Publishing Clearing House Scammer Extradited to the US

Posted on: February 13, 2023, 06:47h. 

Last updated on: February 15, 2023, 03:18h.

A Jamaican national, who allegedly stole tens of millions from the elderly through a Publisher Clearing House and lottery scam, is in US custody following his extradition from Panama.

Publishers Clearing House prize patrol van surrounded by locals
A Publishers Clearing House prize patrol van surrounded by locals. A scammer who stole millions of dollars from victims using a Publishers Clearing House scam is facing charges in New York (Image: Pinterest)

Panamanian authorities extradited 31-year-old Adrian Lawrence to the US on February 8 following his arrest in the Central American country last month.

He recently appeared in federal court in New York on six charges of conspiracy, mail fraud, and wire fraud. The indictment and court documents state that Lawrence and his group engaged in a telephone and email scam between October 2013 and April 2020 to defraud elderly Americans.

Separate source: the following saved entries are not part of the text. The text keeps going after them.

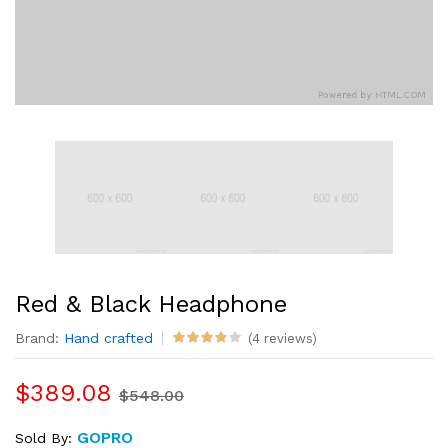
Red & Black Headphone
Brand:
Hand crafted
(4 reviews)
$389.08
$548.00
GOPRO
Sold By:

Lawrence faces up to 20 years in prison if convicted.

Millions in Fraud

Lawrence’s scam followed an old and familiar setup. He allegedly contacted elderly individuals, telling them they had won Publishers Clearing House (PCH) prizes. In some cases, he told them they won lotteries federal agencies such as the Federal Trade Commission had offered.

He then allegedly told the victims that they had to send money to several different bank accounts to cover the processing and shipping fees of the winnings.

His conspirators, who weren’t named in the indictment, set up and maintained the bank accounts. They then kept a percentage of the money as their payment.

At least 50 people sent Lawrence and his followers over $6 million, according to the Department of Justice. The average age of his victims is 81.

Lawrence used several aliases, email addresses, and phone numbers to carry out the scam.

Sweepstakes Scams on the Rise

PCH has been around since the early 1950s, and its sweepstakes arrived in 1967. It didn’t take long for fraudsters to determine how to manipulate it to their advantage. PCH has given away over $315 million in cash since its first sweepstakes.

The Identity Theft Resource Center (ITRC) reports that the scam is rising. As of last September, it saw an increase of 240% in PCH fraud cases.

In addition to losing money, some victims become targets of identity theft, duped into turning over their Social Security numbers and other personal data. The PCH scam is one of the most successful because it banks on the supposed legitimacy of the actual PCH sweepstakes.